1.17.2012

Zak Byrd (born 1981)

At these times outside myself I flick back to the time I was thirteen and felt a surging conviction that I liked the idea of life. My future was going to be my own modern revolution, afresh by the unfenced feeling that it is morning, that behind the curtains the Moral is what you look for, and that relationships you start to design appear fully-grown in the brain—the brain, bigger than the skies in Holland. For some reason, cartoons by Daumier are more real than you thought.

Having time to stand and stare—from up here to the sprawl behind me rolled over the snow-covered sunshine—has the endless living emptiness which filled me utterly, that is, until I had graduated to unemployment: a stepping-stone to real ambition.

But everything switched in a flash when I stepped into my mercurial new concept of self as a machine of solid dream that could create solely with words and laugh instructions onto the stage while avoiding the rising Moral of the picture which can trigger a stock response and direct a man of passion to cloak that tender verb, “to interpret.”

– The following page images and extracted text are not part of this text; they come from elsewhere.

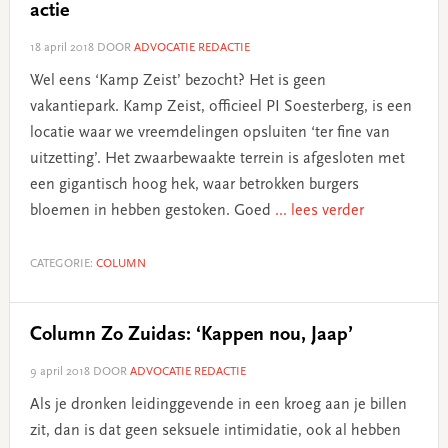
actie
18 april 2018
DOOR
ADVOCATIE REDACTIE
Wel eens ‘Kamp Zeist’ bezocht? Het is geen
vakantiepark. Kamp Zeist, officieel PI Soesterberg, is een
locatie waar we vreemdelingen opsluiten ‘ter fine van
uitzetting’. Het zwaarbewaakte terrein is afgesloten met
een gigantisch hoog hek, waar betrokken burgers
bloemen in hebben gestoken. Goed
... lees verder
CATEGORIE:
COLUMN
Column Zo Zuidas: ‘Kappen nou, Jaap’
9 april 2018
DOOR
ADVOCATIE REDACTIE
Als je dronken leidinggevende in een kroeg aan je billen
zit, dan is dat geen seksuele intimidatie, ook al hebben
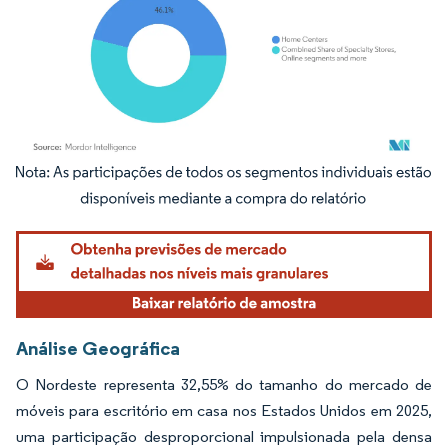
Imagem © Mordor Intelligence. O reuso requer atribuição conforme CC BY 4.0.
Análise Geográfica
O Nordeste representa 32,55% do tamanho do mercado de
móveis para escritório em casa nos Estados Unidos em 2025,
uma participação desproporcional impulsionada pela densa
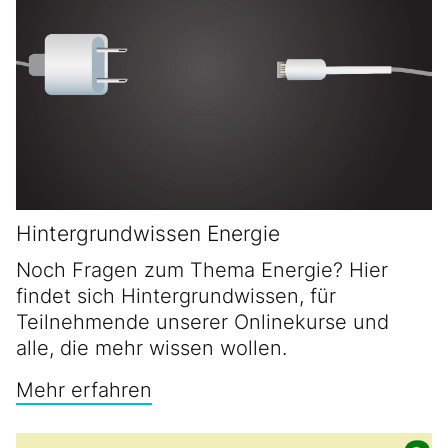
Hintergrundwissen Energie
Noch Fragen zum Thema Energie? Hier
findet sich Hintergrundwissen, für
Teilnehmende unserer Onlinekurse und
alle, die mehr wissen wollen.
Mehr erfahren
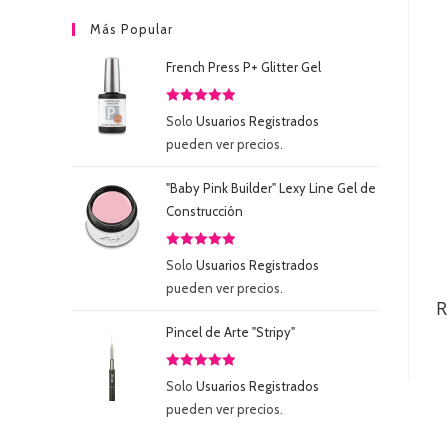
Más Popular
French Press P+ Glitter Gel
Valorado
Solo
Usuarios Registrados
con
5.00
de
pueden ver precios.
5
"Baby Pink Builder" Lexy Line Gel de
Construcción
Valorado
Solo
Usuarios Registrados
con
5.00
de
pueden ver precios.
5
R
Pincel de Arte "Stripy"
Valorado
Solo
Usuarios Registrados
con
5.00
de
pueden ver precios.
5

Like all cartoons, I couldn’t help remember the light-hearted game life used to be. Now came bottles, medicine, arms hung limply, eyes the most hellish I’ve ever had.

Come over here. Just look. Touch this slobbering disaster. I often listen, cold, wet, to the steady blub-blub-blub of dying emptiness while weeks pass with alarming speed into a battle with the odds.

Enough of that. This is beyond nothing nor anyone, tucked away elsewhere.